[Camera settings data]
########################################

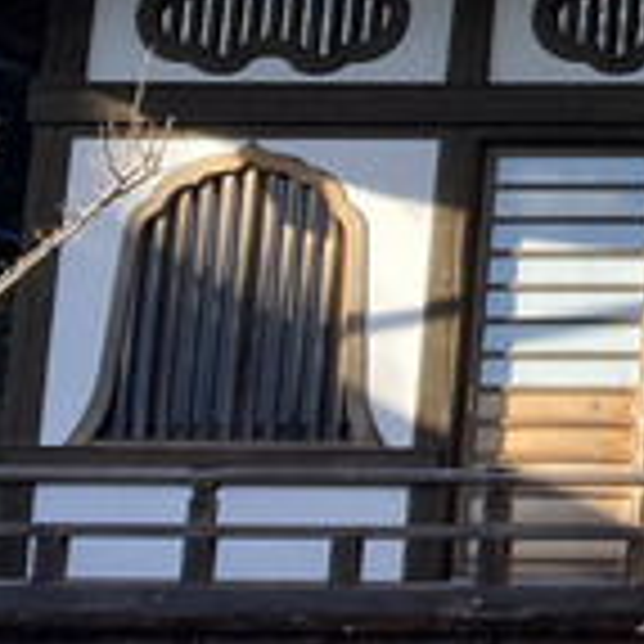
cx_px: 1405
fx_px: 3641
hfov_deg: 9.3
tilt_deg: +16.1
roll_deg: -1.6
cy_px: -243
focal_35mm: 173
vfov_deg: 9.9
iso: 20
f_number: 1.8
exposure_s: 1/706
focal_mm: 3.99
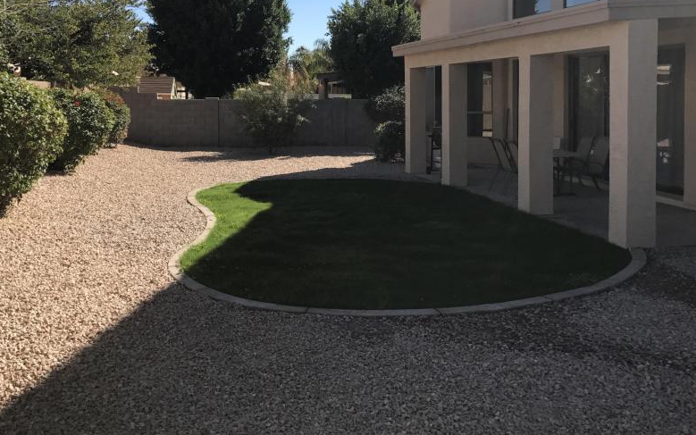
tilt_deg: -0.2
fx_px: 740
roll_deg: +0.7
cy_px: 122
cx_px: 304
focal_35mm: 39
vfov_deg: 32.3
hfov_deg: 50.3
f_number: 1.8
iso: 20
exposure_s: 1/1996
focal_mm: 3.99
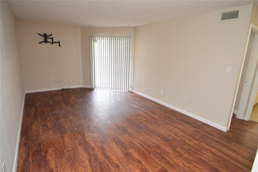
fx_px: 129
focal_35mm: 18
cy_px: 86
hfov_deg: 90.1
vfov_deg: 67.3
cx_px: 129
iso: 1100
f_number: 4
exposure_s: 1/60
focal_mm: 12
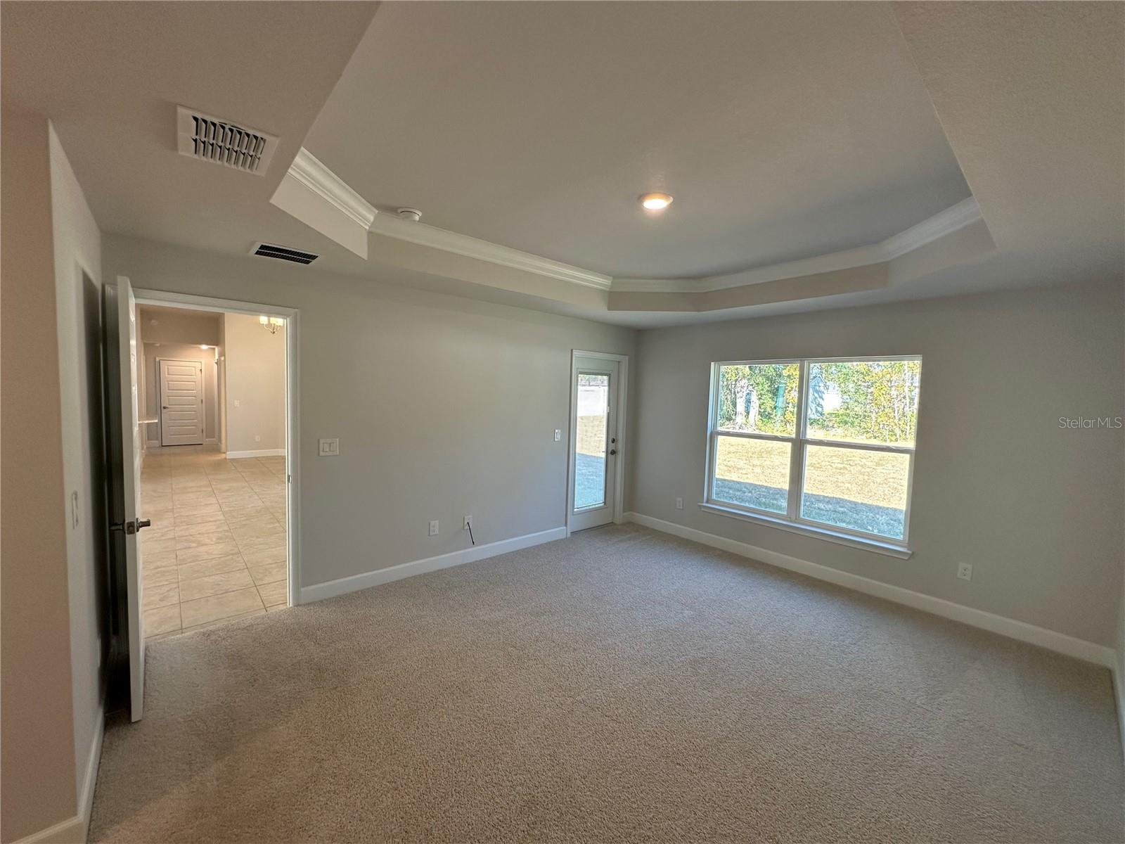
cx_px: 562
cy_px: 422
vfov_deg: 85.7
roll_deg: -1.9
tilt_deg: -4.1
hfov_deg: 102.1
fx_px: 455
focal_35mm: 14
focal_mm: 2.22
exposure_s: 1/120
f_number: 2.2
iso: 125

########################################

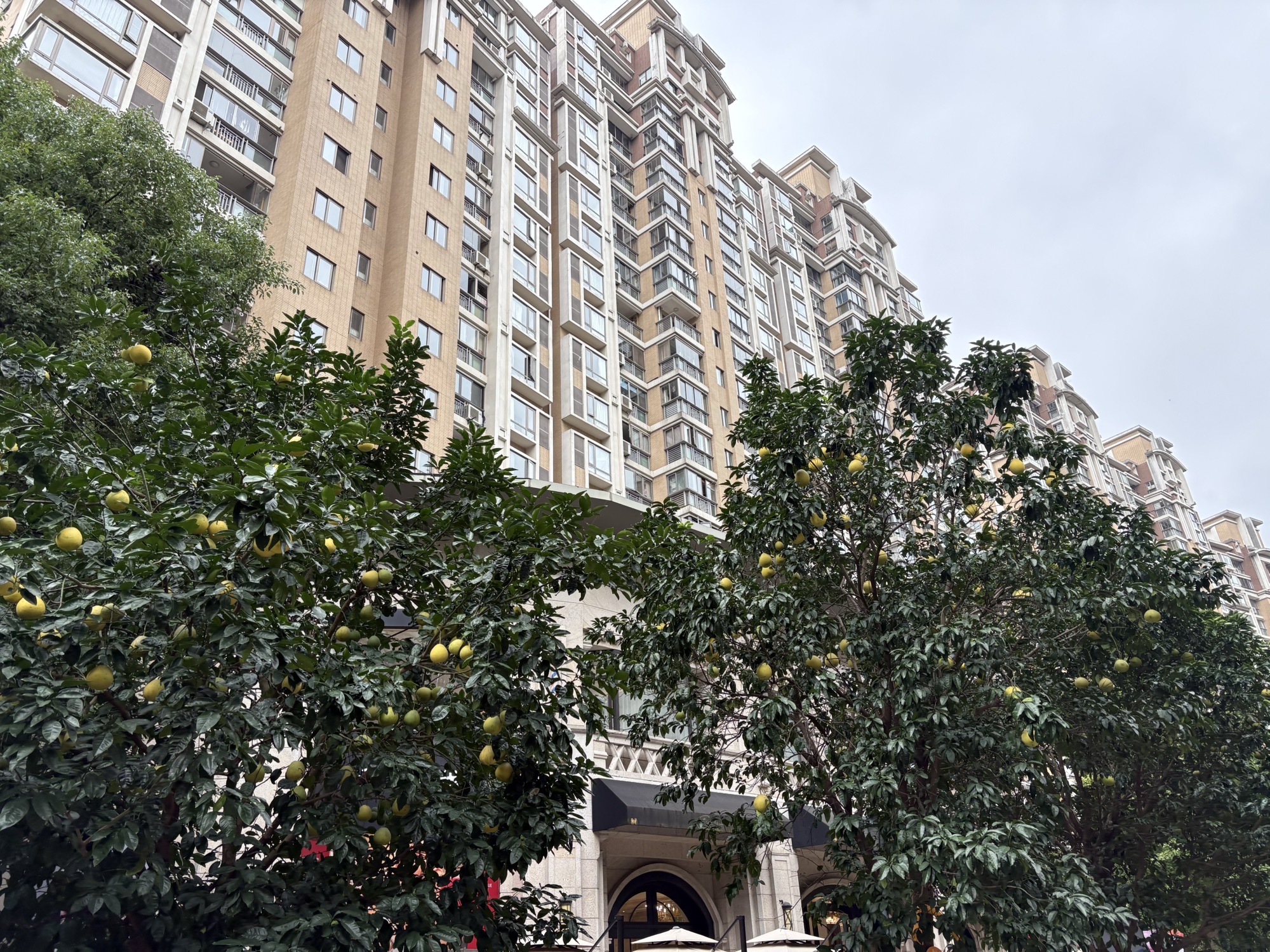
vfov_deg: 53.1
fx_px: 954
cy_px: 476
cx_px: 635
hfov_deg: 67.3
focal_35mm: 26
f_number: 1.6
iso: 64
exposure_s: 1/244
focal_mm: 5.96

########################################

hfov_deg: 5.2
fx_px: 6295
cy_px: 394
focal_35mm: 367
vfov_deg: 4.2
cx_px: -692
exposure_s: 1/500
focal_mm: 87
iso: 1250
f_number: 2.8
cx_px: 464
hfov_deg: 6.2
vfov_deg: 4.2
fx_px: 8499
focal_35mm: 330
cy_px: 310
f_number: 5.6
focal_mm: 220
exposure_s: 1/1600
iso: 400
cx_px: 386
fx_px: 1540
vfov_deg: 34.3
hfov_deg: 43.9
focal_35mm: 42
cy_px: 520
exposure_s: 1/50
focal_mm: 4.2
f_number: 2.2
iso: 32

########################################

### [EXERCISE PROMPT]
Pictures excluded, reproduce only the part above that opens with the line holding "cx_px: 1405" and closes with the line holding "hfov_deg: 102.1", exactly as written.

### [TASK SOLUTION]
cx_px: 1405
fx_px: 3641
hfov_deg: 9.3
tilt_deg: +16.1
roll_deg: -1.6
cy_px: -243
focal_35mm: 173
vfov_deg: 9.9
iso: 20
f_number: 1.8
exposure_s: 1/706
focal_mm: 3.99
tilt_deg: -0.2
fx_px: 740
roll_deg: +0.7
cy_px: 122
cx_px: 304
focal_35mm: 39
vfov_deg: 32.3
hfov_deg: 50.3
f_number: 1.8
iso: 20
exposure_s: 1/1996
focal_mm: 3.99
fx_px: 129
focal_35mm: 18
cy_px: 86
hfov_deg: 90.1
vfov_deg: 67.3
cx_px: 129
iso: 1100
f_number: 4
exposure_s: 1/60
focal_mm: 12
cx_px: 562
cy_px: 422
vfov_deg: 85.7
roll_deg: -1.9
tilt_deg: -4.1
hfov_deg: 102.1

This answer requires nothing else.